Preludio
—¡Isabella! —gritó al empujar las puertas dobles de roble de la iglesia y dejar sus huellas sangrientas en la madera—. ¡Isabella!
La respiración errática, la sangre goteando de su cabello y mentón, y los ojos acusadores y exaltados, alteraron al sacerdote que estaba arrodillado frente al altar rezando esa mañana. El hombre giró de inmediato ante los gritos y la algarabía, se levantó, llevando consigo sus pies torpes y tropezando con su sotana.
—¿Señor Cavalli? —preguntó con los ojos engrandecidos.
Dante respiró más rápido y arrastró sus zapatos cubiertos de sangre por el pasillo principal. Sus ojos fueron al sacerdote, a su ropa blanca, y el sonido de los disparos lo hicieron cerrar los ojos. Dante llevó sus manos a ambos lados de su cabeza y la apretó con fuerza. Quería aplastar los recuerdos, pero más la quería a ella.
—¡Isabella! —llamó—. ¡Me amarás por sobre todas las cosas!
Dante respiró como un búfalo y cayó de rodillas.
—¡Eres mi esposa! —gritó en un alarido de dolor justo cuando sus ojos se llenaron de lágrimas y corrieron por sus mejillas manchadas de rojo—. En las buenas y las malas. ¿Lo olvidaste?
El sacerdote se acercó a él. Los hombros de Dante estaban hundidos, y sus manos con las palmas hacia arriba, temblando.
—Hijo mío —susurró el sacerdote—. ¿Qué ocurrió contigo?
Dante revoloteó sus pesadas pestañas oscuras hacia el sacerdote, y una mueca de asco atravesó su boca.
—No me llame hijo —gruñó enojado—. Conozco tus pecados.
Dante miró al cristo crucificado colgando sobre el altar.
—¡Conozco los pecados de todos! —gritó y su garganta ardió—. ¿Estás feliz de convertirme en esto? ¿Ahora si puedo irme al infierno o necesito más sangre en mis manos, hijo de puta?
El sacerdote se estremeció al escucharlo, y se enderezó. Dante miró de nuevo al sacerdote, y una sonrisa tenebrosa llenó su boca.
—Mi madre solía decir que de los arrepentidos era el reino de los cielos, pero yo no me arrepiento de matar por ella —dijo con una mano en su pecho y la sangre destilando de su mentón por el par más de lágrimas que bajaron—. Sé que rompí todos los mandamientos. Pequé al creerle, idolatrarla, y llevaré esto conmigo por siempre, así como usted lleva el pecado en la lengua.
Dante sonrió más grande y miró a Cristo.
—¡Tú me hiciste esto! —gritó señalando la figura de metal con las costillas sobresalientes y la sangre en las manos y pies clavados—. Espero que disfrutaras el espectáculo en tu nombre.

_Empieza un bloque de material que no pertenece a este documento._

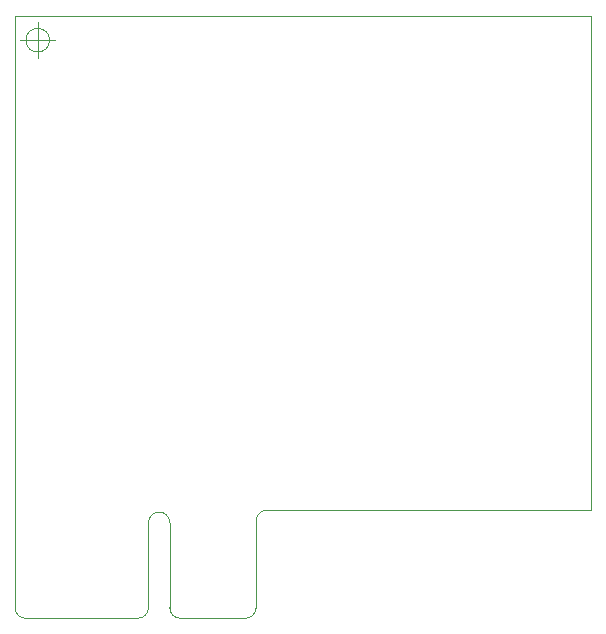
<source format=gko>
%FSLAX34Y34*%
G04 Gerber Fmt 3.4, Leading zero omitted, Abs format*
G04 (created by PCBNEW (2014-01-02 BZR 4600)-product) date Mon 03 Feb 2014 08:03:22 PM PST*
%MOIN*%
G01*
G70*
G90*
G04 APERTURE LIST*
%ADD10C,0.005906*%
%ADD11C,0.003937*%
G04 APERTURE END LIST*
G54D10*
G54D11*
X1151Y-807D02*
G75*
G03X1151Y-807I-393J0D01*
G74*
G01*
X167Y-807D02*
X1348Y-807D01*
X757Y-216D02*
X757Y-1397D01*
X19212Y0D02*
X19212Y-196D01*
X10078Y0D02*
X19212Y0D01*
X0Y-196D02*
X0Y0D01*
X19212Y-16476D02*
X19212Y-15167D01*
X8395Y-16476D02*
X19212Y-16476D01*
X19212Y-12490D02*
X19212Y-15167D01*
X19212Y-196D02*
X19212Y-12490D01*
X0Y0D02*
X10078Y0D01*
X0Y-8937D02*
X0Y-196D01*
X0Y-19724D02*
X0Y-8937D01*
X4094Y-20078D02*
X354Y-20078D01*
X4448Y-19724D02*
X4448Y-16889D01*
X5157Y-16889D02*
X5157Y-19724D01*
X4803Y-16535D02*
G75*
G03X4448Y-16889I0J-354D01*
G74*
G01*
X5157Y-16889D02*
G75*
G03X4803Y-16535I-354J0D01*
G74*
G01*
X7677Y-20078D02*
X5511Y-20078D01*
X8031Y-16840D02*
X8031Y-19724D01*
X8395Y-16476D02*
G75*
G03X8031Y-16840I0J-364D01*
G74*
G01*
X7677Y-20078D02*
G75*
G03X8031Y-19724I0J354D01*
G74*
G01*
X5157Y-19724D02*
G75*
G03X5511Y-20078I354J0D01*
G74*
G01*
X4094Y-20078D02*
G75*
G03X4448Y-19724I0J354D01*
G74*
G01*
X0Y-19724D02*
G75*
G03X354Y-20078I354J0D01*
G74*
G01*
M02*

</source>
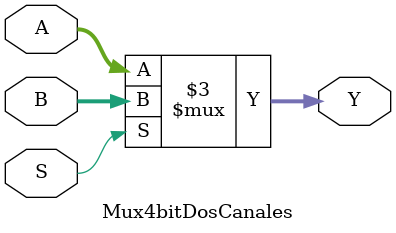
<source format=v>
`timescale 1ns / 1ps
module Mux4bitDosCanales(
    input [3:0]A,		//Entrada 0 de 32 bits
    input [3:0]B,		//Entrada 1 de 32 bits
    input S,				//Entrada de seleccion de 1 bit
    output reg [3:0]Y	//Salida de data seleccionada de 32 bits
    );

always @*		//Seleccion de data dependiendo de valor de S 
    if(S)
		Y = B;	//Si es uno, escoge B
	 else
		Y = A;	//Si es cero, escoge A

endmodule

</source>
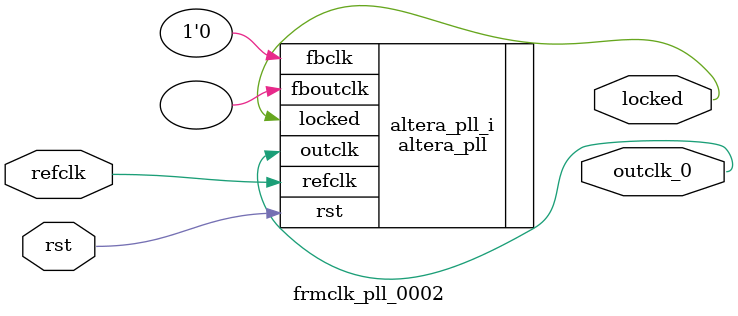
<source format=v>
`timescale 1ns/10ps
module  frmclk_pll_0002(

	// interface 'refclk'
	input wire refclk,

	// interface 'reset'
	input wire rst,

	// interface 'outclk0'
	output wire outclk_0,

	// interface 'locked'
	output wire locked
);

	altera_pll #(
		.fractional_vco_multiplier("false"),
		.reference_clock_frequency("120.0 MHz"),
		.operation_mode("direct"),
		.number_of_clocks(1),
		.output_clock_frequency0("40.000000 MHz"),
		.phase_shift0("0 ps"),
		.duty_cycle0(50),
		.output_clock_frequency1("0 MHz"),
		.phase_shift1("0 ps"),
		.duty_cycle1(50),
		.output_clock_frequency2("0 MHz"),
		.phase_shift2("0 ps"),
		.duty_cycle2(50),
		.output_clock_frequency3("0 MHz"),
		.phase_shift3("0 ps"),
		.duty_cycle3(50),
		.output_clock_frequency4("0 MHz"),
		.phase_shift4("0 ps"),
		.duty_cycle4(50),
		.output_clock_frequency5("0 MHz"),
		.phase_shift5("0 ps"),
		.duty_cycle5(50),
		.output_clock_frequency6("0 MHz"),
		.phase_shift6("0 ps"),
		.duty_cycle6(50),
		.output_clock_frequency7("0 MHz"),
		.phase_shift7("0 ps"),
		.duty_cycle7(50),
		.output_clock_frequency8("0 MHz"),
		.phase_shift8("0 ps"),
		.duty_cycle8(50),
		.output_clock_frequency9("0 MHz"),
		.phase_shift9("0 ps"),
		.duty_cycle9(50),
		.output_clock_frequency10("0 MHz"),
		.phase_shift10("0 ps"),
		.duty_cycle10(50),
		.output_clock_frequency11("0 MHz"),
		.phase_shift11("0 ps"),
		.duty_cycle11(50),
		.output_clock_frequency12("0 MHz"),
		.phase_shift12("0 ps"),
		.duty_cycle12(50),
		.output_clock_frequency13("0 MHz"),
		.phase_shift13("0 ps"),
		.duty_cycle13(50),
		.output_clock_frequency14("0 MHz"),
		.phase_shift14("0 ps"),
		.duty_cycle14(50),
		.output_clock_frequency15("0 MHz"),
		.phase_shift15("0 ps"),
		.duty_cycle15(50),
		.output_clock_frequency16("0 MHz"),
		.phase_shift16("0 ps"),
		.duty_cycle16(50),
		.output_clock_frequency17("0 MHz"),
		.phase_shift17("0 ps"),
		.duty_cycle17(50),
		.pll_type("General"),
		.pll_subtype("General")
	) altera_pll_i (
		.rst	(rst),
		.outclk	({outclk_0}),
		.locked	(locked),
		.fboutclk	( ),
		.fbclk	(1'b0),
		.refclk	(refclk)
	);
endmodule


</source>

Las rodillas de Dante escocían bajo sus muslos, y miró sus manos. No podía creer lo que hizo por ella, y que no estuviera a su lado. El sacerdote se alejó de Dante cuando llevó su mano al arma en su cintura. Sin apuntar, le disparó al Cristo tantas veces que la figura cayó sobre el altar y se hizo pedazos, tal como él. El sacerdote se cubrió las orejas con las manos y se tiró al piso, mientras la mirada de Dante era de alguien que lo perdió todo.
—¿Por qué no me la regresas? —preguntó y más lágrimas se deslizaron por sus mejillas—. ¿Por qué me la quitaste?
Los gritos de Dante eran alaridos de dolor, eran súplicas renegadas a un Dios que para él no existía. ¿Por qué un Dios tan bueno como el que adoraban los cristianos, permitía atrocidades?
—Yo soy malo —agregó Dante mirándolo—, pero tú eres peor.
El arma sonó en su mano y Dante se rascó la cabeza al bajarla y sentir que su mundo se caía a pedazos, todo por ese Dios.
—No sé qué mierda me hiciste, ni porque me creaste. Ni siquiera sé si existes, pero si existes —susurró apuntándose a sí mismo a la cabeza y rozando el gatillo con el dedo. La respiración salió por sus labios temblorosos, y Dante suspiró porque todo estaba perdido—. Si existes, perdona nuestros pecados.
Y lo siguiente que se escuchó, fue el disparo seco.